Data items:

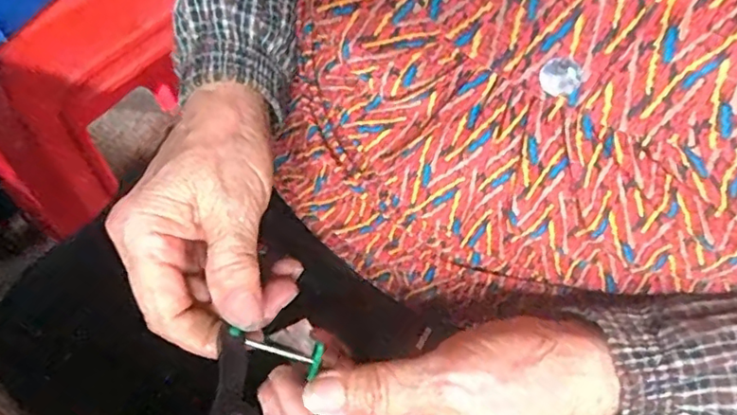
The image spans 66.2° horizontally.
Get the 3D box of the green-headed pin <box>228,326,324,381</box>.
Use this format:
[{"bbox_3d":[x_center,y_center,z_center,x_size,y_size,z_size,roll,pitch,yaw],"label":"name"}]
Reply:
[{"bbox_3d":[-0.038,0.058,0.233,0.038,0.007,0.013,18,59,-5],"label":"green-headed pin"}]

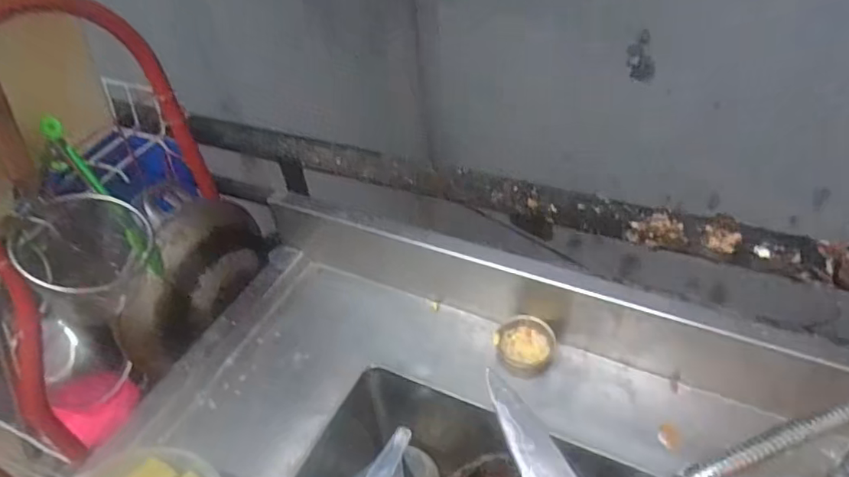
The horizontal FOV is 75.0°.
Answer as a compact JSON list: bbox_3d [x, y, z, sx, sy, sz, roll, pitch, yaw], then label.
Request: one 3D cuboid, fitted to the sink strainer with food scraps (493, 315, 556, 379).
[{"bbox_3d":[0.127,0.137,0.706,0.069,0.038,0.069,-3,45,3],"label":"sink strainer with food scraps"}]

WHAT THIS TASK INVOLVES:
The result should be a verbatim copy of the data, free of pictures.

ANSWER SECTION:
The image spans 66.2° horizontally.
Get the 3D box of the green-headed pin <box>228,326,324,381</box>.
Use this format:
[{"bbox_3d":[x_center,y_center,z_center,x_size,y_size,z_size,roll,pitch,yaw],"label":"name"}]
Reply:
[{"bbox_3d":[-0.038,0.058,0.233,0.038,0.007,0.013,18,59,-5],"label":"green-headed pin"}]

The horizontal FOV is 75.0°.
Answer as a compact JSON list: bbox_3d [x, y, z, sx, sy, sz, roll, pitch, yaw], then label.
Request: one 3D cuboid, fitted to the sink strainer with food scraps (493, 315, 556, 379).
[{"bbox_3d":[0.127,0.137,0.706,0.069,0.038,0.069,-3,45,3],"label":"sink strainer with food scraps"}]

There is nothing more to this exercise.